> READING TEXT
»»

India’s snack market is a massive 44,000 crore, so it is not surprising to see a lot many snack brands pitching in Shark Tank India Season 2.
Makino too is one such brand that wants a share of the pie from this humongous market size. Let us check out their products and pitch from the lens of the sharks.
Makino nachos
Makino aims to give India a new snacking option through their range of Nachos, Corn Chips, Corn Twists, and Peanuts.
The name Makino means made in the original style.
With more and more consumers consciously choosing healthier snacks, Makino too can be termed as somewhat healthy. Makino has 40% less oil as compared to potato chips, zero Cholesterol, and zero Trans Fat. They do not use any kind of artificial ingredient to enhance the taste (i.e. Monosodium Glutamate).
Their manufacturing process includes:
1) They source Non-GMO corn from North India
2) Convert corn into flour
3) Sheeting
4) Baking
5) Frying in corn oil
6) Seasoning with different flavors
7) Packaging
They are available across 17,000+ retail stores, E-commerce platforms, marketplaces, and 15+ countries.

««

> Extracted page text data
»»

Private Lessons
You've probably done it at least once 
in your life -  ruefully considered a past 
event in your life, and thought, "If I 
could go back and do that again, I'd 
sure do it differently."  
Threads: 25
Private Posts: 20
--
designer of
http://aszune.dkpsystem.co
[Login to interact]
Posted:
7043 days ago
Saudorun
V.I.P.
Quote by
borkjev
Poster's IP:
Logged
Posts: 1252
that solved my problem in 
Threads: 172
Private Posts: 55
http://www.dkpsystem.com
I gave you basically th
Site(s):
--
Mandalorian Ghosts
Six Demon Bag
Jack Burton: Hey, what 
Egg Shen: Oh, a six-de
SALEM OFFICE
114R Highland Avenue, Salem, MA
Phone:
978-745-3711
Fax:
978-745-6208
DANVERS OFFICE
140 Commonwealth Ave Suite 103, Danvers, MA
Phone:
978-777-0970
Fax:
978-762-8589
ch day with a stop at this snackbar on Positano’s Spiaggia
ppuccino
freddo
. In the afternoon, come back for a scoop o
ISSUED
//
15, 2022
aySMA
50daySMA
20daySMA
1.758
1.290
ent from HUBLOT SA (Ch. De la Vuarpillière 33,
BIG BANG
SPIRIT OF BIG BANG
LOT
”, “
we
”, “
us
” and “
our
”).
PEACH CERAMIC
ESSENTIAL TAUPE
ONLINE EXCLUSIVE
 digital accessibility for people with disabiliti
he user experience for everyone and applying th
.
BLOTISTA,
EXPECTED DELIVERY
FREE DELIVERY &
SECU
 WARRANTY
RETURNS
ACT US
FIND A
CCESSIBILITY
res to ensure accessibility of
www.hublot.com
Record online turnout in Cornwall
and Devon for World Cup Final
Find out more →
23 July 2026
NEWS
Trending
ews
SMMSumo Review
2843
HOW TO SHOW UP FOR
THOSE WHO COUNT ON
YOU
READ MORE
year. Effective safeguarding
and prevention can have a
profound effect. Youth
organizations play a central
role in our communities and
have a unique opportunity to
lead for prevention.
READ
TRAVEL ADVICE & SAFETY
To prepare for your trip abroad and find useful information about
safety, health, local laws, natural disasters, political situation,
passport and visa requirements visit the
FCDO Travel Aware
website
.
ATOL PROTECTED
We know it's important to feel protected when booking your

««

> WORK ORDER
Reproduce the passage of the article about Makino starting at "Makino too is" and ending at "of the sharks.". Work from the article about Makino alone.

> ANSWER TO THE EXERCISE
Makino too is one such brand that wants a share of the pie from this humongous market size. Let us check out their products and pitch from the lens of the sharks.